RT and other Russian media have been shocked by a draft resolution of the European Parliament which calls for regime change in Russia and proposes various measures to achieve it. European Union citizens, by contrast, have ignored this story because they never pay any attention to what happens in the European Parliament. They know that it is nothing but a talking-shop whose role is to give a democratic façade to the fundamentally authoritarian and bureaucratic EU.
Moreover, this resolution is only the latest in a series of anti-Russian texts passed in recent years by MEPs, each as absurd as the last, and none have had any effect. Foreign policy is never run by parliaments because parliaments are not governments: parliaments are supposed to be an arena in which opposite opinions clash: it is obviously impossible to conduct diplomatic relations with a third power while having an argument internally.
In the case of the European Parliament, the situation is even more absurd because that body has so little power even within the European Union. Its principal function is to rubber-stamp legislative proposals made by the unelected European Commission which wields the real power in the EU. The European Parliament tries to compensate for its fundamental impotence by devoting several debates during each plenary session to what is happening in other parts of the world – over which it wields absolutely no power at all.
This nonsense reflects the fact that the European Parliament does not fulfil any of the functions of a real parliament, which is to sustain a government in power while also holding it to account. Because power lies elsewhere in the EU, the European Parliament in reality resembles a vast NGO, an incubator for crazy and marginal ideas which prosper precisely because MEPs are disconnected from the real concerns of ordinary voters. The European Parliament is also like a students’ union, endlessly voting virtue-signalling resolutions on matters of world importance before going out for a drink.
The disconnect between reality and illusion is especially grave where Russia is concerned. Monomaniac Poles and Balts have completely colonised the Russia issue in the European Parliament. All resolutions on Russia (as well as many related ones on NATO) are drafted by them. You never read a European Parliament resolution on Russia drafted by a German or a Frenchman, even though those countries have their own policy on Russia and their weight is far greater than that of, say, Lithuania.
This latest resolution is no different. The rapporteur, Andrius Kubilius, is a former Prime Minister of Lithuania who devotes the entirety of his political action as an MEP to attacking Russia, the successor state of the USSR which his country left 30 years ago.
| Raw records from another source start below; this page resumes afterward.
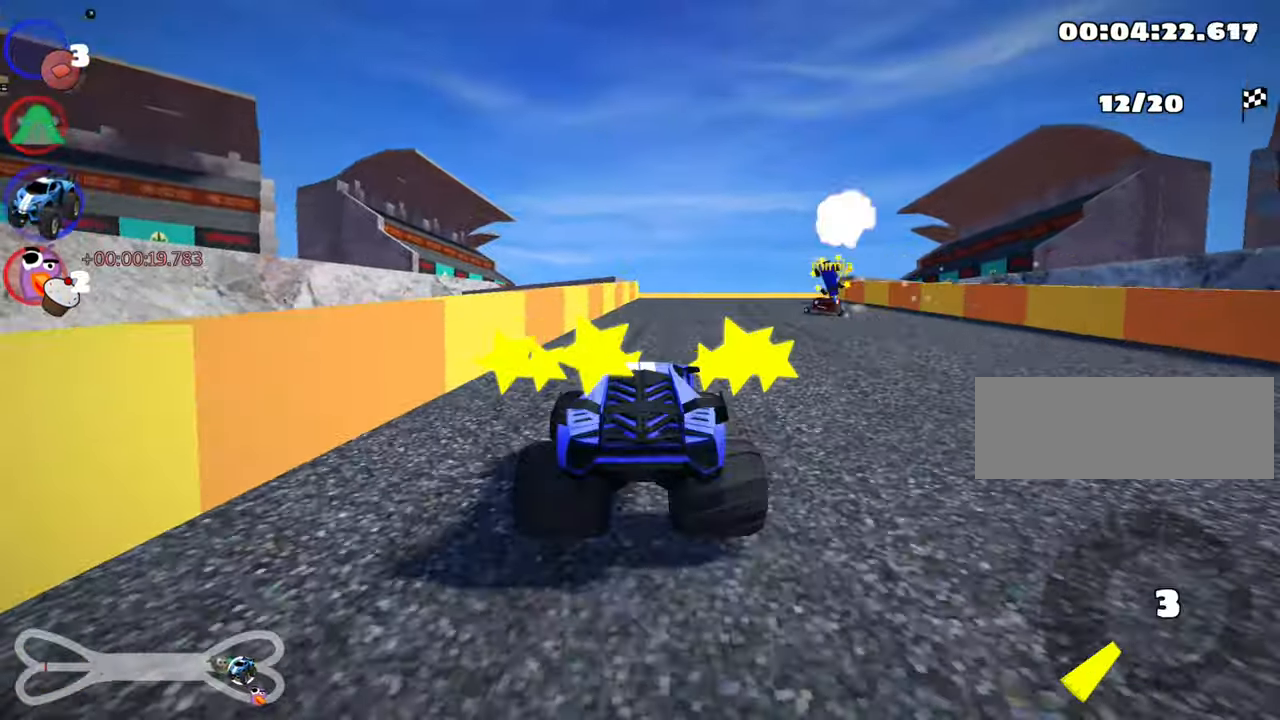
{"keys": ["nitro", "up"], "events": [[450, "right", "up"]]}
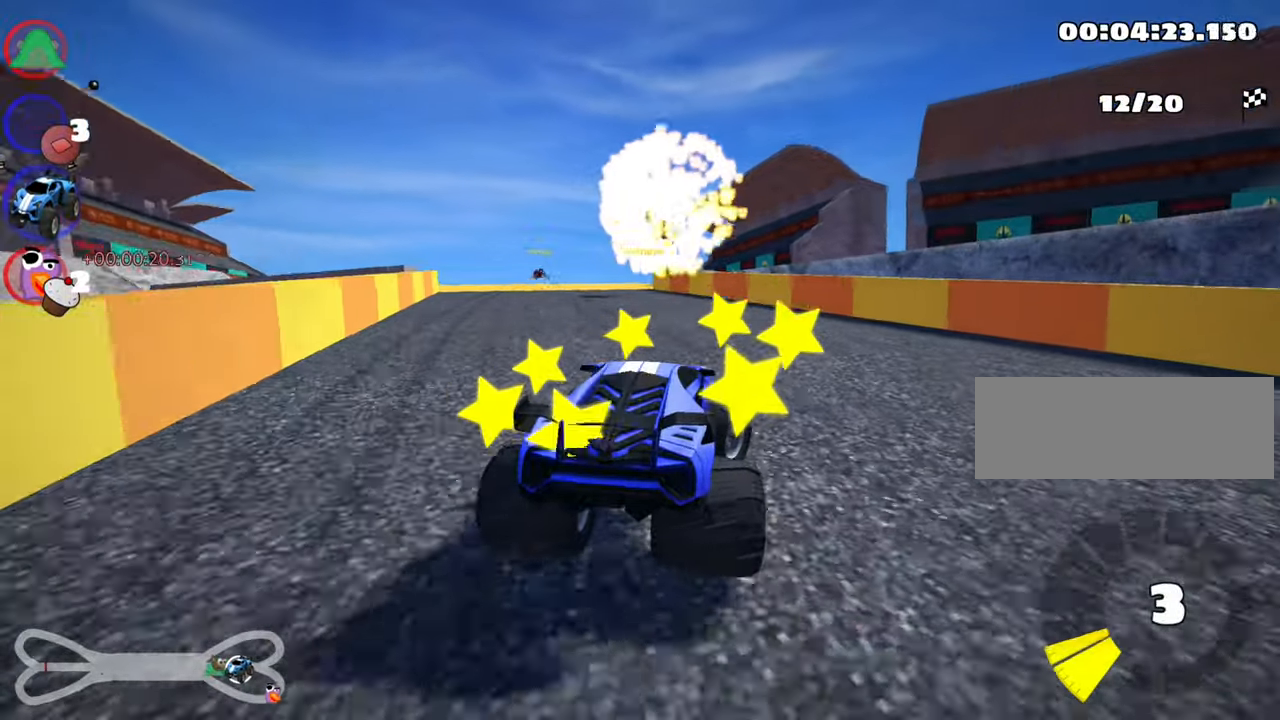
{"keys": ["left", "skid", "up"], "events": [[17, "left", "down"], [34, "skid", "down"], [50, "nitro", "up"]]}
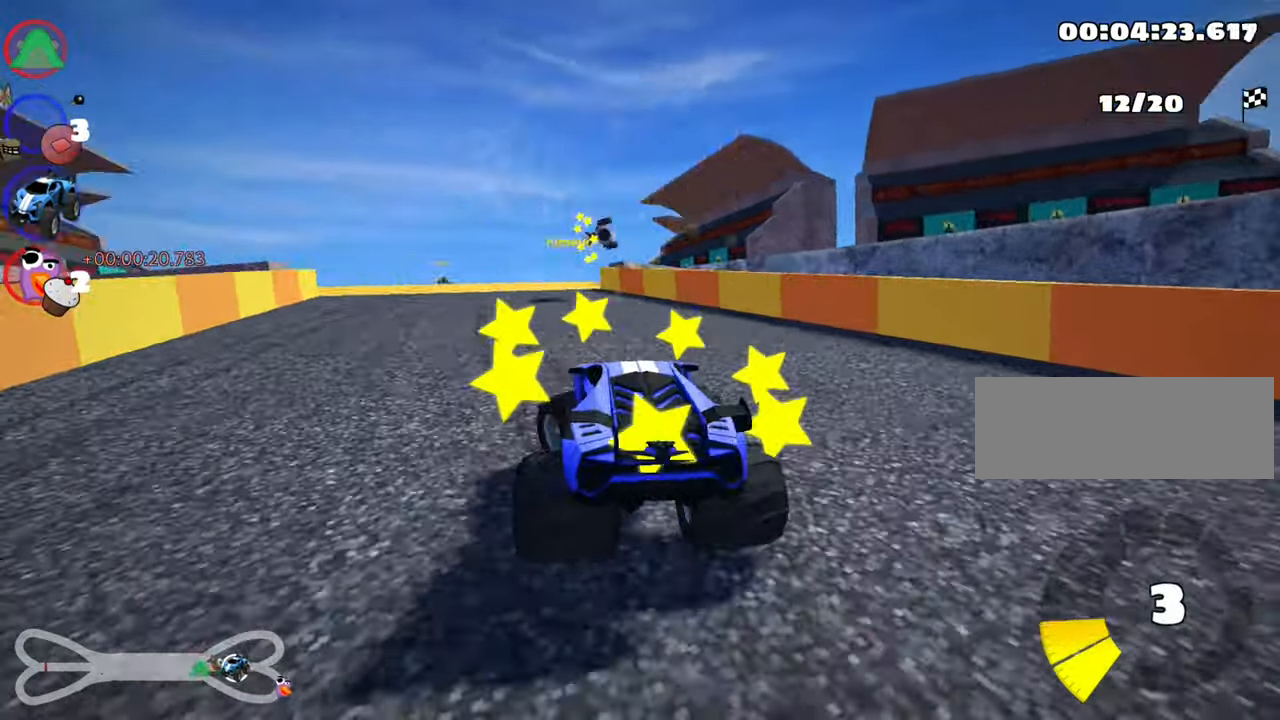
{"keys": ["right", "skid", "up"], "events": [[150, "left", "up"], [167, "right", "down"]]}
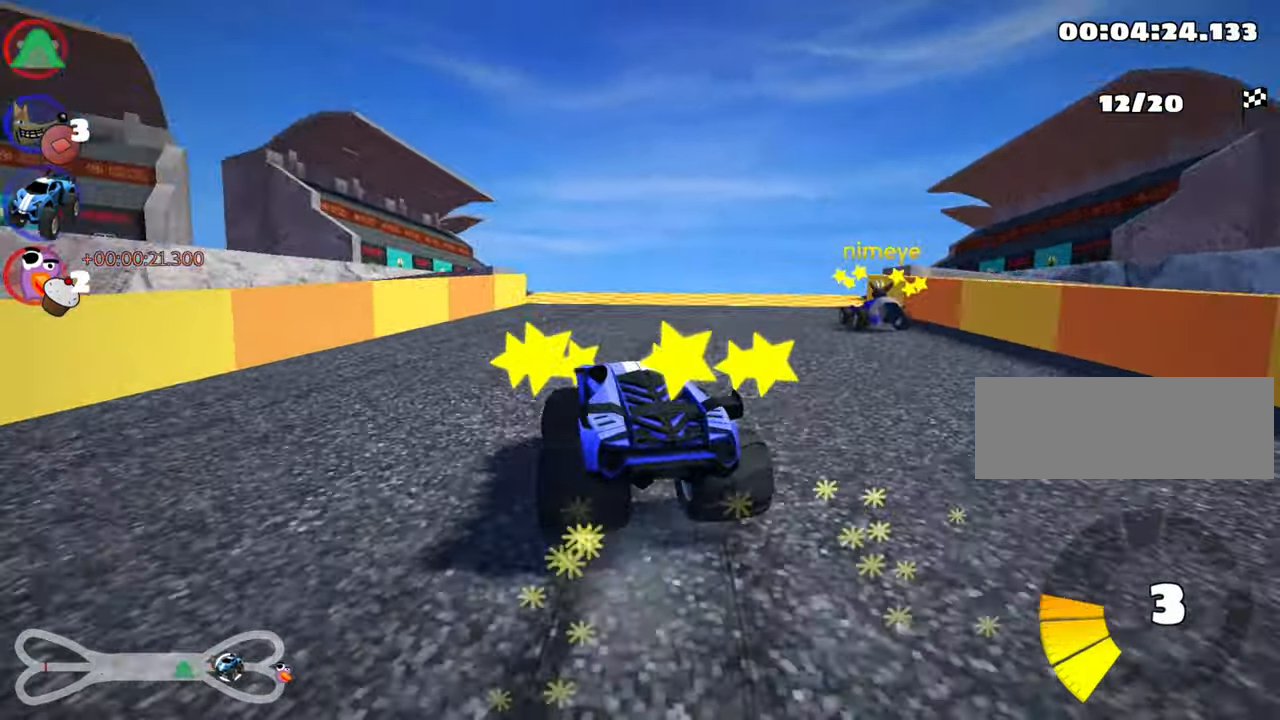
{"keys": ["nitro", "right", "up"], "events": [[484, "nitro", "down"], [484, "skid", "up"]]}
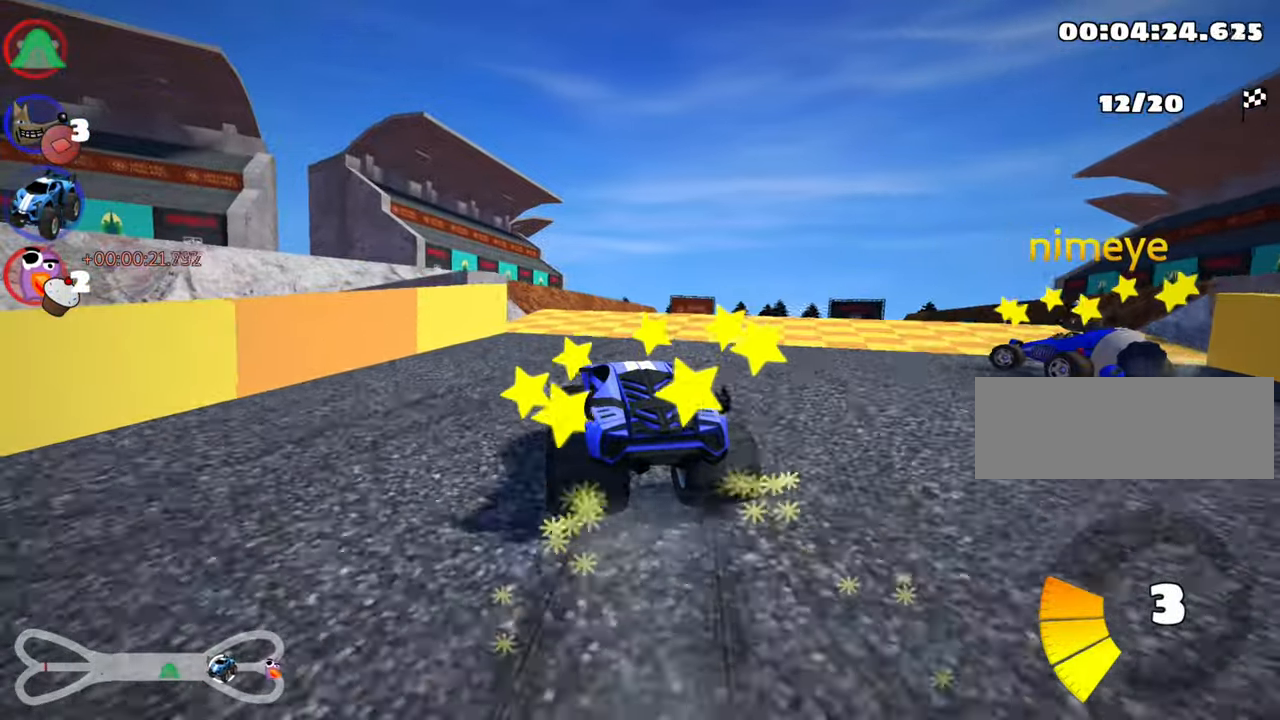
{"keys": ["up"], "events": [[134, "nitro", "up"], [134, "right", "up"]]}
He is like a robot that carries on performing the same actions repeatedly, long after they have ceased to serve their original purpose.
He never organises events on any subject other than Russia, and especially not on his own country or region, even though that ought to be the job of an elected representative. He is a good illustration of the jibe that the European Parliament serves as a retirement home for political has-beens.
The dream-like quality of the activities of these people is especially clear in this latest resolution, which expresses the goal of the Friends of a European Russia group Kubilius has created in the Parliament: a ‘European’ Russia being, of course, a Russia without Putin.
In it, he calls for the European Parliament to try to overthrow Putin and not to recognise the Russian parliament if the 2021 Duma elections are deemed unfair. There are no prizes for guessing what the European Parliament will decide about these elections if United Russia wins, but what difference will it make? As a Lithuanian, Kubilius knows that the Western powers never recognised the incorporation of the Baltic states into the USSR after 1945 and that this non-recognition had not the slightest effect on the reality of that incorporation.
The European Parliament also does not recognise Alexander Lukashenko as president of Belarus but, again, that does not make any difference to the political reality of that country. As for its recognition of Juan Guaido as president of Venezuela in 2019, that silly piece of make-believe has now ended in well-deserved ridicule.
The only real function of resolutions like Kubilius’ is internal to the EU.
The Balts and the Poles are desperate to stop the completion of the Nord Stream 2 gas pipeline and indeed his resolution calls for this, as others have in the past. But the recent decision by the Biden administration to resile from sanctioning German companies over Nord Stream 2 suggests that this attempt may be failing. The completion of a gas pipeline is an event in the real world which will have real consequences for many Europeans, in particular by reducing their heating bills.
Resolutions in the European Parliament, by contrast, are nothing but hot air.